The tensions between mining and farming in rural Australian are pronounced.  Throw traditional green advocacy groups into the mix, and there is a contentious  as well as the combined tensions between industry groups and traditional green interests.  I will focus on this tension and the challenges and impacts of coal mines and water buyback legislation in my future post on environmental concerns in rural Australia.

For a past post on the broader food v. energy debate in Australia, read this. For more about agriculture in rural Australia, read this or this.

In the meantime, Turnbull will put together a new cabinet and shift the Liberal Party's policies (hopefully) away from the far-right tack taken by Abbott government.  Climate & environmental policies will likely be a bellwether for the government's direction--of shifting towards the center or remaining on the far-right path set by Abbott. 

Domestic Violence

Australia is tackling an epidemic of domestic violence.  A report released in February 2015 detailed recommendations to the Queensland government on how to curb domestic violence.  That report was commissioned after Queensland reported more than 64,000 domestic violence incidents and more than 13,000 breaches of domestic violence orders.  Though not limited to rural areas, policies undertaken by the Abbott government severely impacted the availability of aid to women and children facing domestic violence.  The Abbott government cut federal aid to community legal aid clinics by 30%.  In terms of other federal government expenditures, the amount spent on legal aid is less than Member of Parliament (MP) office retrofits and amounts to 5% of what the Australian federal governments spends on lawyers employed directly by the federal government in a year.

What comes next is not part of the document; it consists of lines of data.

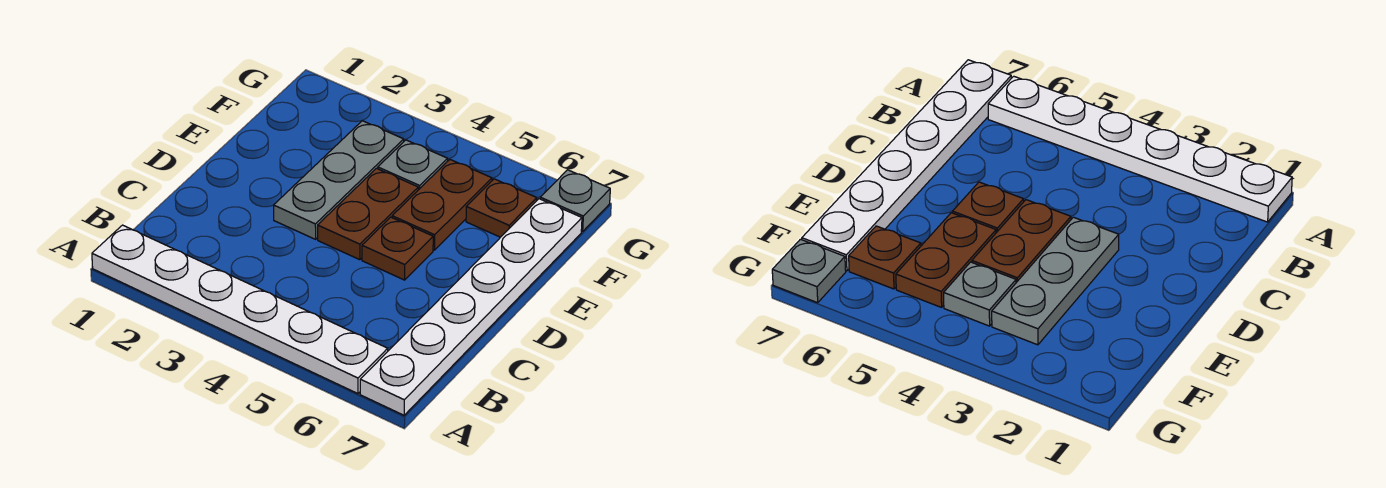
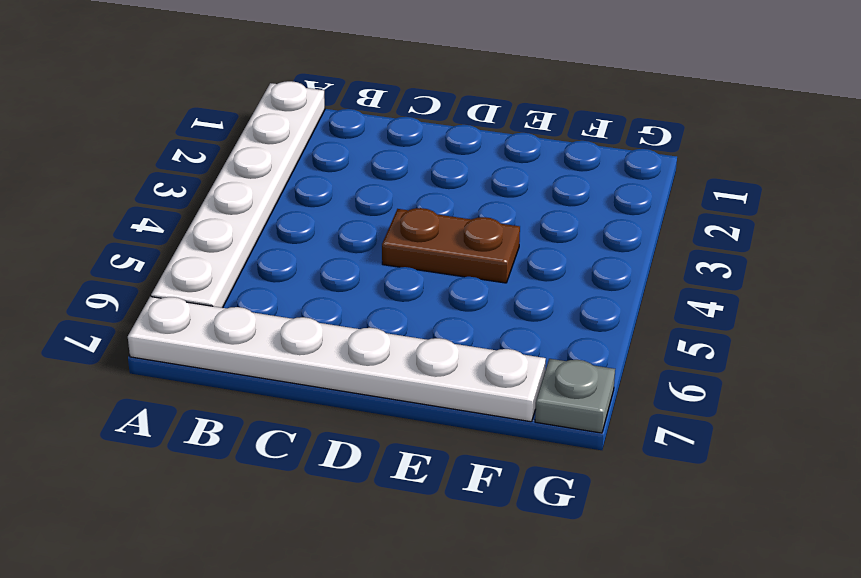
none -> grey plate D3:F3 level 1
none -> brown plate D5 level 1

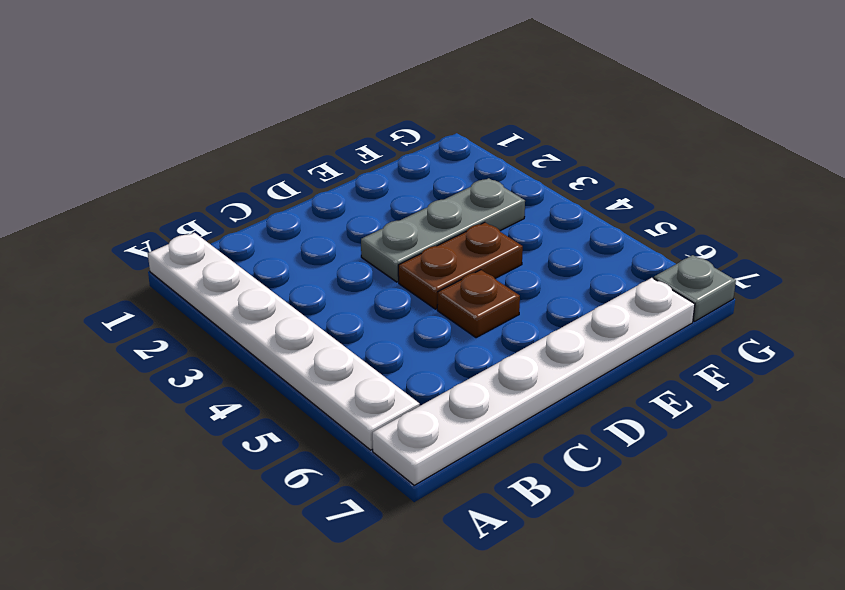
none -> brown plate E5:F5 level 1
none -> grey plate F4 level 1

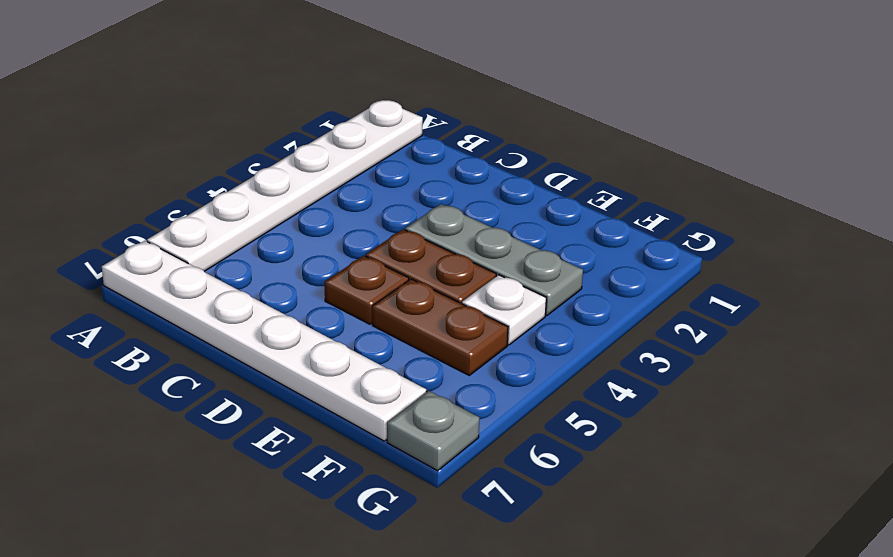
white plate F4 level 1 -> grey plate F4 level 1
none -> brown plate F6 level 1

It remains to be seen of the Turnbull government will work to restore funding for the local clinics or what others steps the reinvigorated Liberals will take to tackle domestic violence. My future post will focus on the efforts being instituted across Queensland to address increasing instances of domestic violence in remote communities. 

Indigenous Communities

Australia's indigenous communities have been marginalized since Europeans arrived two centirues ago.  Under the Abbott government, federal spending was drastically cut.  These cuts included significant reductions to aboriginal health and domestic violence programs.  As the Turnbull government re-evaluates policy, indigenous advocacy groups are urging restored funding to reduce the gap between white Australia and indigenous populations, with an increased focus on indigenous women's health. 

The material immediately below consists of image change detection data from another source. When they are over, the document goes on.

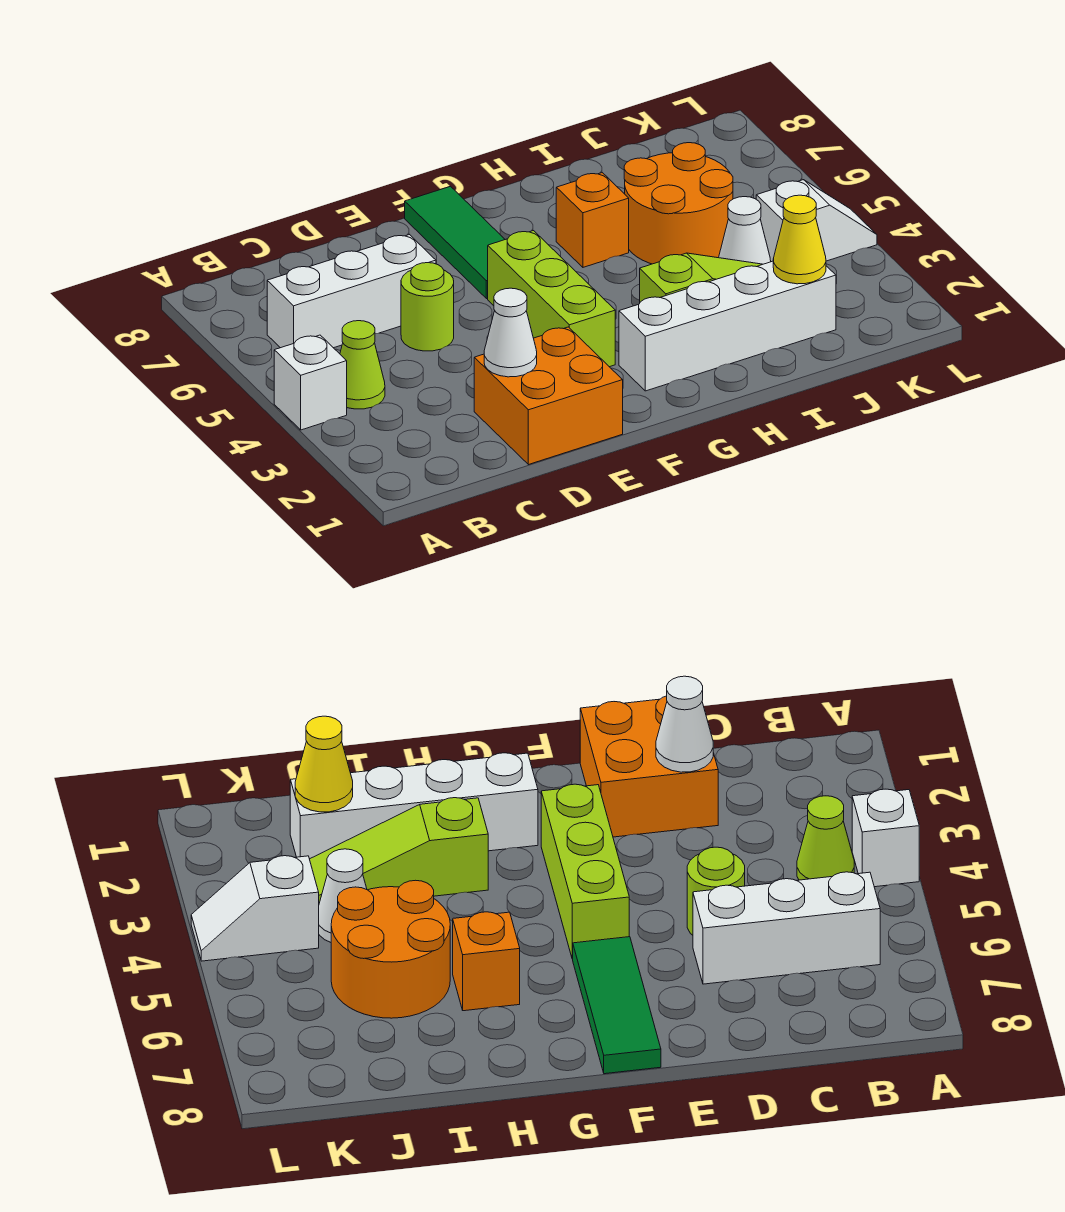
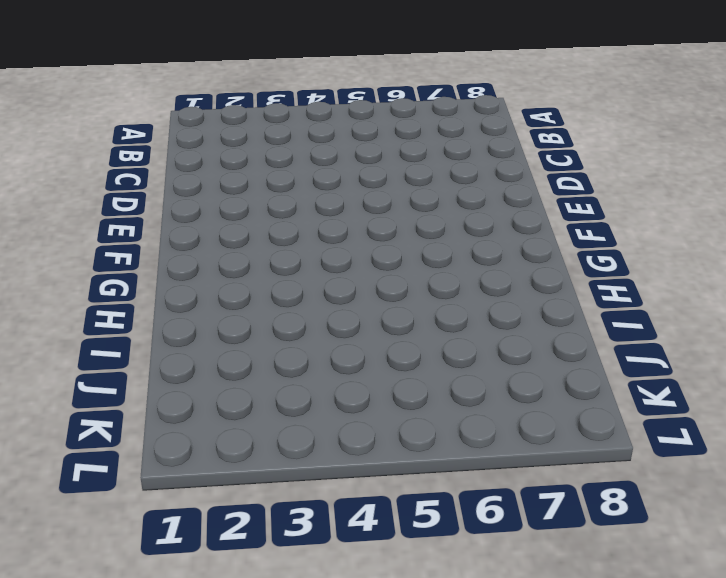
none -> white brick A4 level 1
none -> lime cone B4 level 1
none -> white brick B6:D6 level 1

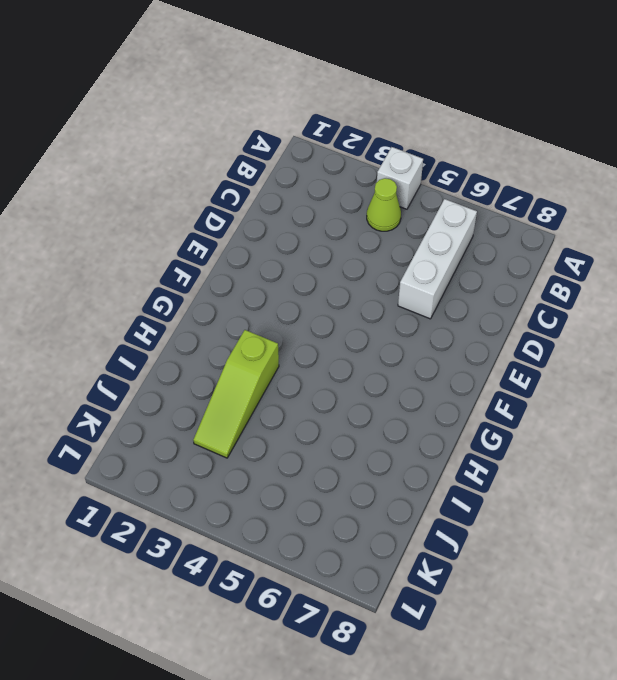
none -> orange brick D1:E2 level 1
none -> lime round brick D5 level 1
none -> lime brick F3:F5 level 1

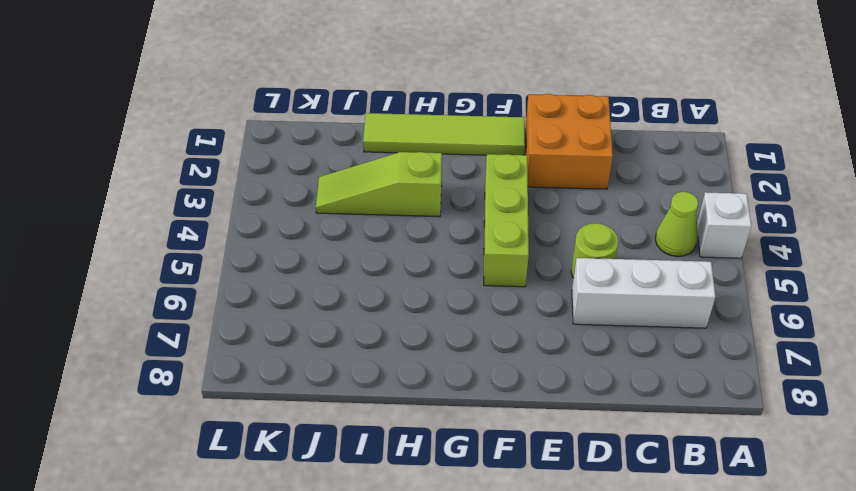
lime tile F1:I1 level 1 -> none
none -> green tile F6:F8 level 1
none -> white brick G2:J2 level 1
none -> orange brick H6 level 1

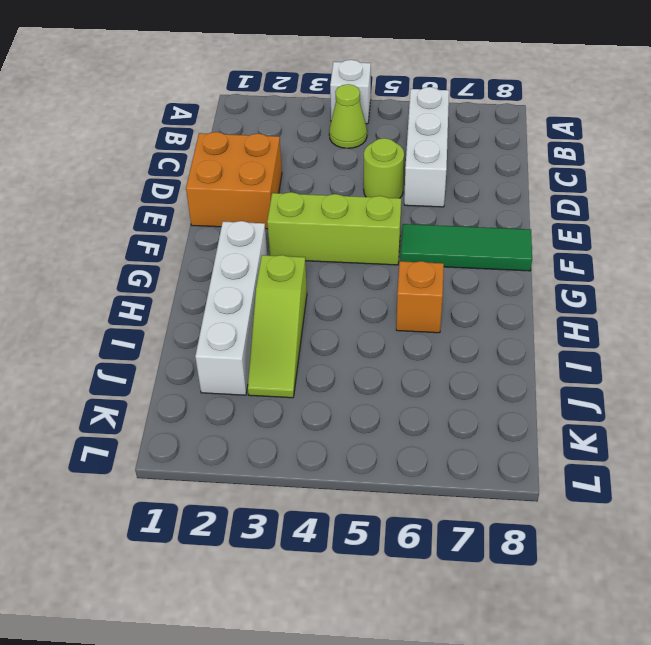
none -> orange round brick I5:J6 level 1
none -> white cone J4 level 1
none -> white slope K4:L4 level 1 top K

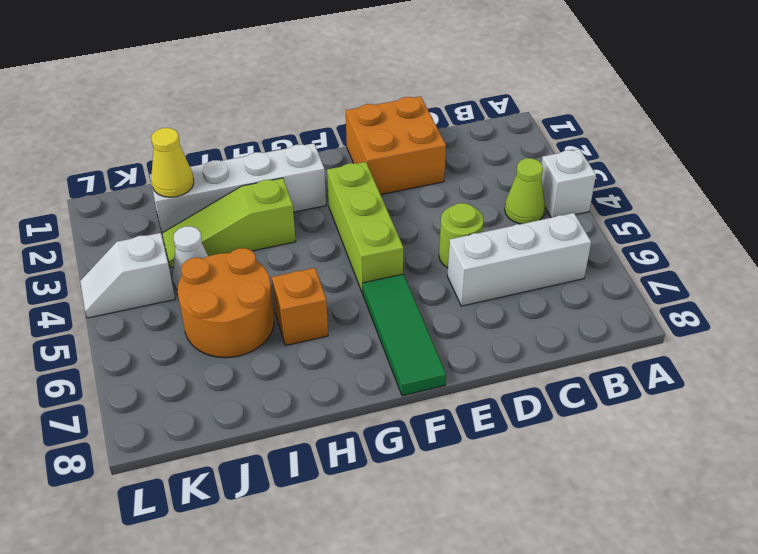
none -> white cone D2 level 2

My future post will focus on this gap and efforts by the Australian government to tackle indigenous health and community violence issues. 

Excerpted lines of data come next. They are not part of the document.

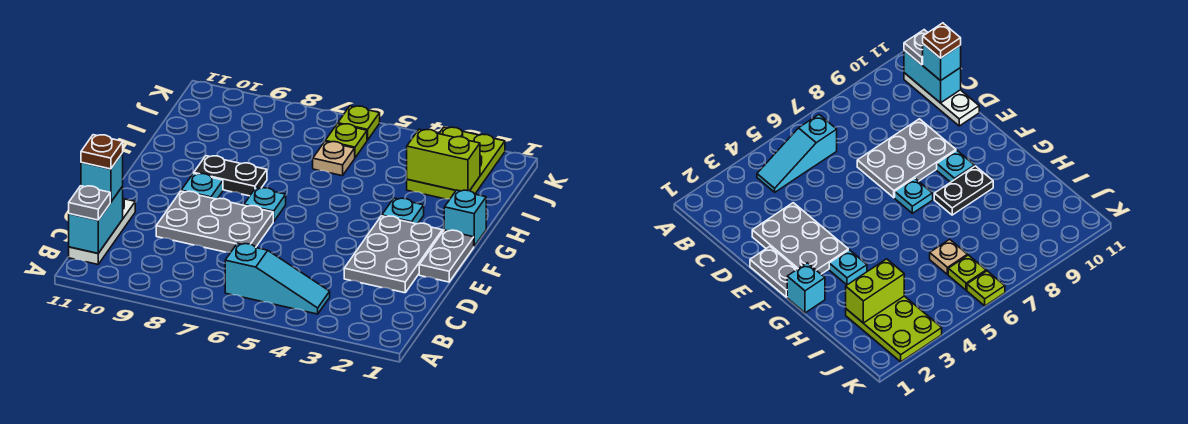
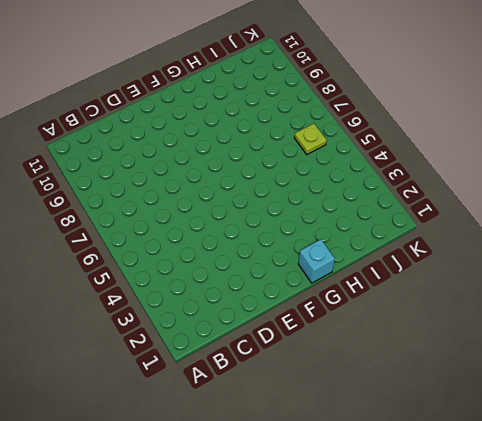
none -> cyan slope B4:B6 level 1 top 6
none -> white plate B11:D11 level 1
none -> grey plate D2:F3 level 1

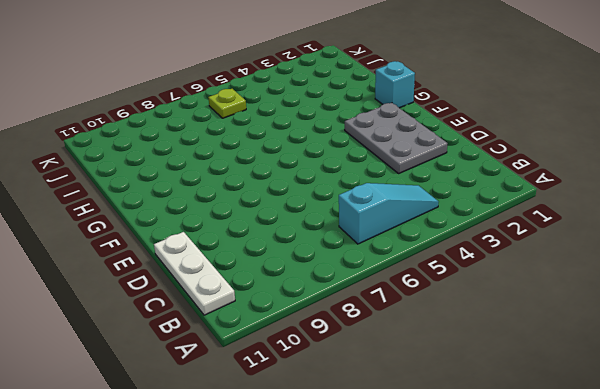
none -> grey plate D7:E9 level 1
none -> grey plate E1:F1 level 1
none -> cyan plate F7 level 1

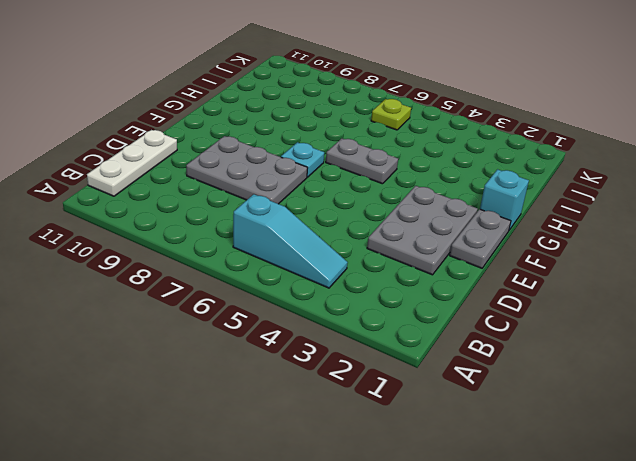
grey plate G5:G6 level 1 -> none
none -> cyan plate F9 level 1
none -> cyan plate G3 level 1
none -> black plate G8:G9 level 1

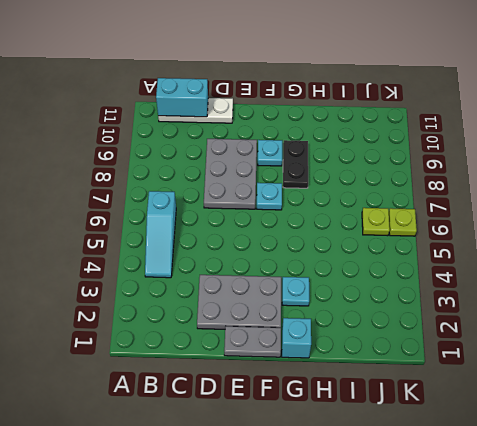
none -> lime plate I2:K3 level 1
none -> tan plate I6 level 1
none -> lime brick I2:I3 level 2

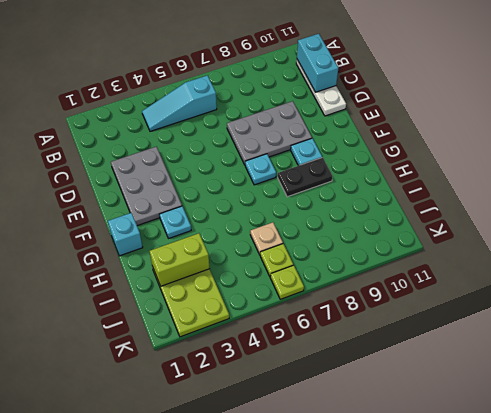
none -> grey plate E1:F1 level 1
none -> grey plate B11 level 3
none -> cyan brick C11 level 3

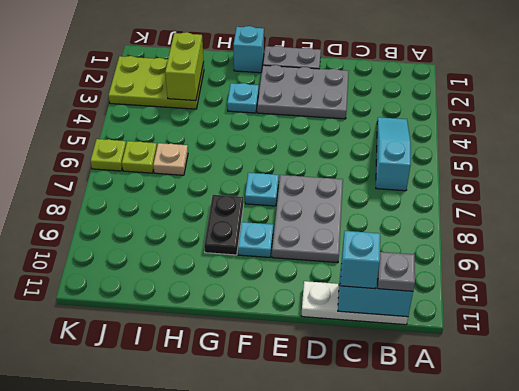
none -> brown plate C11 level 4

What Comes Next For Australia

Turnbull has said he will not call a snap election after deposing Abbott, despite hopes from the Labour Party.  This gives the Liberal party at least 10 months to reverse the Abbott agenda, or at least curtail Abbott's dramatic policies that damage Australia's rural communities.  Future posts in this series will go into much greater depth on three of the issues facing these communities: changes to environmental laws and further mineral development, efforts to curb domestic violence, and the sorry state of indigenous services.